I told our reporter, shaking my head, ‘We get no pressure from above. We like what we do, and we have a good camaraderie.’
‘And Henri and the other French soldier?’
‘French special forces, proven in battle, so we pinched them away,’ I explained. ‘It helps to have them with us because we work with the French a lot. Henri is our father figure -’ He looked up and frowned his disapproval. ‘- and Jacque teaches master class in how to meet girls.’
Jacque lowered his head and looked away as the reporter focused on him.
‘And the one lad is a Kiwi?’
‘Yes, on secondment to the SBS, who seconded him to us because he’s very good.’
‘And this “E” Squadron?’ he asked.
‘You shouldn’t believe all you hear about them, they’re just former SAS men who’re still on the books, and they get called in to do bodyguard work in some place like Bogota, for diplomats, that kind of thing.
‘Most are old and drunk and tell stories down the pub, but because they do the protection for the Foreign Office it’s all kept quiet. You won’t be able to report on them, nor should you believe the crap about them.’
He nodded, and did not press it further. ‘And the next step here?’
‘Probably a few OPs.’
‘Could I ... be in an OP?’
‘Are you trained ... to be in an OP?’ I teased.
‘Well, no.’
‘Then tomorrow we’ll organise some training for you. Can you shoot?’
‘I’ve fired a few weapons over the years.’
‘Could you lie still for ten hours, pee lying down?’ I asked.
He shrugged. ‘I can try.’
In the morning we gathered at 9am for the usual command meeting. ‘OK, gentlemen, we now know a little more about what we’re dealing with, knowledge garnered from that tried and tested method known as standing on the mine.’
They laughed.
‘We were lucky yesterday, and the day before, in that we spotted something suspicious, we may not be so lucky next time, so jeep patrols would not be my first priority – unless to send out people we don’t like.’
They laughed ag
ain.
‘OPs are an option, so tonight we’ll put together teams of four with provisions for a day or two and go out by helicopter, dropping men when we know that the road is clear.

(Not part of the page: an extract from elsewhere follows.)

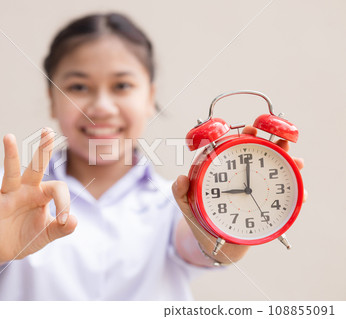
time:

They’ll hide themselves at least two hundred yards from the road, camouflage netting or brown cloth to be used. No GPMGs will be taken, just rifles, light kit, plenty of water.
‘And then ... we’ll see what we can see. If we see something interesting then we’ll go have a look by helicopter, and we’ll have our high altitude supersonic spotter planes up there. With those aircraft in mind, each OP should have a number drawn in the sand in large letters, that way the aircraft can warn you of the approach of bandits.
‘Make sure that you have sat phones, or you won’t be getting picked up for a ride home. OK, Staff Sergeant Rizzo, pick three men, you are Echo One. Rocko, Echo Two, Sergeant Crab is Sierra One, second troop is Sierra Two, Paras are Papa One, and we rotate every two days or so, enough men back here to launch an assault or a rescue.
‘Each of you should write your call signs in the sand in large letters, so don’t hide in the rocks, try and find some sand please. Your inserts and extraction will be at night, so you have time before dawn to move around.
‘A word of warning: keep sleeves and shirts done up, and watch out for scorpions and snakes crawling up your trouser leg. Anyone want to tell me the best thing to keep them at bay?’ I waited as they glanced at each other. ‘Diesel oil, a dab on your wrists and neck and hair, like Channel Number 5. Rizzo, your smell will keep them at bay anyhow.’
‘Hey, I don’t smell,’ he protested as they laughed at him.
‘Wanna bet,’ Moran told him.
‘Today, flyers up, see what you can see, rest of you – those that may go to the OPs, I want five times around the perimeter at least, because once in the OPs you’ll not use muscles and you’ll go stale. So get some exercise today, a nap around 5pm for an hour. When you’re in the OP, in daylight hours, you never stand up – at all. They call it the hard routine, and you’ll see why soon enough. Pick your teams, get ready for around 7pm take-off.’
I focused on our reporter. ‘We’ll get you some training today.’
He nodded, keen, yet was fat and sweating.